Textauszug
Urteil des LG Landau vom 08.08.2005

LG Landau: abrechnung, vergütung, auflage, rechtsberatung, anerkennung, beratungsstelle, analogie, sonderrecht, quelle, fremder

Beratungshilfe
Kosten- und Gebührenrecht
LG
Landau in der Pfalz
08.08.2005
3 T 105/05
Kein Anspruch einer anerkannten Stelle für Verbraucherinsolenzberatung auf Abrechnung nach
Beratungshilfegrundsätzen.
Stammdaten:
Landgericht Landau in der Pfalz
3. Zivilkammer
08.08.2005
3 T 105/05
BESCHLUSS
In der Beratungshilfesache
Land Rhl.-Pf., vertreten durch die Bezirksrevisorin beim Landgericht Landau, Marienring 13,
76829 Landau
- Beschwerdeführer -
gegen
F. Sch.,
- Beschwerdegegner -
Prozessbevollmächtigte: Rechtsanwälte H. und Koll., D.
hat die 3. Zivilkammer des Landgerichts Landau in der Pfalz durch ...
am 08. August 2005
b e s c h l o s s e n :
b e s c h l o s s e n :
I. Auf die Beschwerde hin wird der Beschluss des Amtsgerichts Landau in der Pfalz vom 16.03.2005
aufgehoben.
II. Die Entscheidung ergeht kostenfrei.
Außergerichtliche Kosten werden nicht erstattet.
III.Der Gegenstandswert wird auf 542,88 EUR festgesetzt.
G r ü n d e
I.
Der Beschwerdegegner betreibt eine Beratungsstelle für Verbraucherinsolvenzen. Er hat eine
Gebührenrechnung an das Amtsgericht Landau geschickt, in welcher er gemäß BRAGO abgerechnet hat.
Der Rechtspfleger stellte daraufhin eine Anfrage an die Bezirksrevisorin, ob diese Abrechnung rechtens
sei. Die Bezirksrevisorin merkte daraufhin an, dass eine Anerkennung gem. § 305 InsO nicht
gleichbedeutend sei mit einer Erlaubnis gemäß dem Rechtsberatungsgesetz. Es sei vielmehr so, dass Art.
1 § 3 Nr. 9 Rechtsberatungsgesetz die Verbraucherinsolvenzberatung nur vom Erlaubniszwang
ausnehme. Dies beinhalte noch lange keine Erlaubnis nach dem Rechtsberatungsgesetz. Erlaubt sei
lediglich Rechtsberatung ohne förmliche Erlaubnis. Damit sei aber ein wesentlicher Gesichtspunkt von Art.
9 Kostenänderungsgesetz nicht erfasst: Nur mit Erlaubnis würden dort Gebührenabrechnungen nach der
BRAGO zulässig sein. Deswegen sei hier keine BRAGO-Abrechnung zulässig.

Gegebene Zeilen
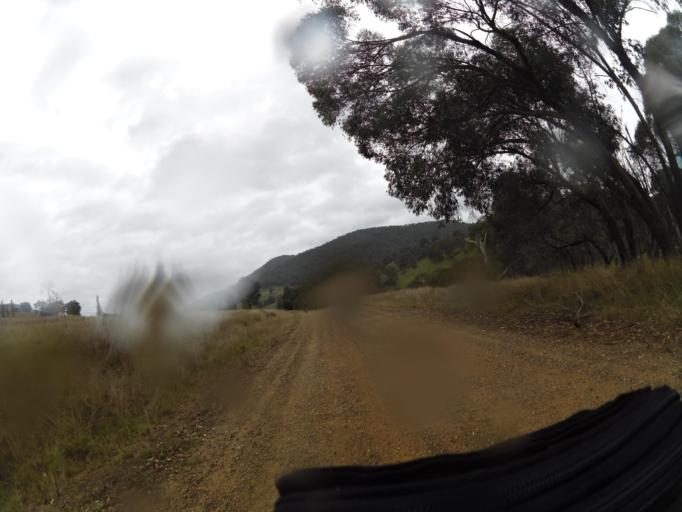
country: AU
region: New South Wales
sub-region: Greater Hume Shire
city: Holbrook
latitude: -36.2390
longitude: 147.6340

Aufgabe
Schreiben Sie den Beschluss zur Beratungshilfe ab „III.Der Gegenstandswert wird“ bis einschließlich „so, dass Art.“ erneut ab. Ersetzen Sie dabei „Rechtspfleger“ durch „Kostenbeamte“. Die Zeilen stammen aus einer anderen Quelle als der Beschluss.

Endgültige Lösung
III.Der Gegenstandswert wird auf 542,88 EUR festgesetzt.
G r ü n d e
I.
Der Beschwerdegegner betreibt eine Beratungsstelle für Verbraucherinsolvenzen. Er hat eine
Gebührenrechnung an das Amtsgericht Landau geschickt, in welcher er gemäß BRAGO abgerechnet hat.
Der Kostenbeamte stellte daraufhin eine Anfrage an die Bezirksrevisorin, ob diese Abrechnung rechtens
sei. Die Bezirksrevisorin merkte daraufhin an, dass eine Anerkennung gem. § 305 InsO nicht
gleichbedeutend sei mit einer Erlaubnis gemäß dem Rechtsberatungsgesetz. Es sei vielmehr so, dass Art.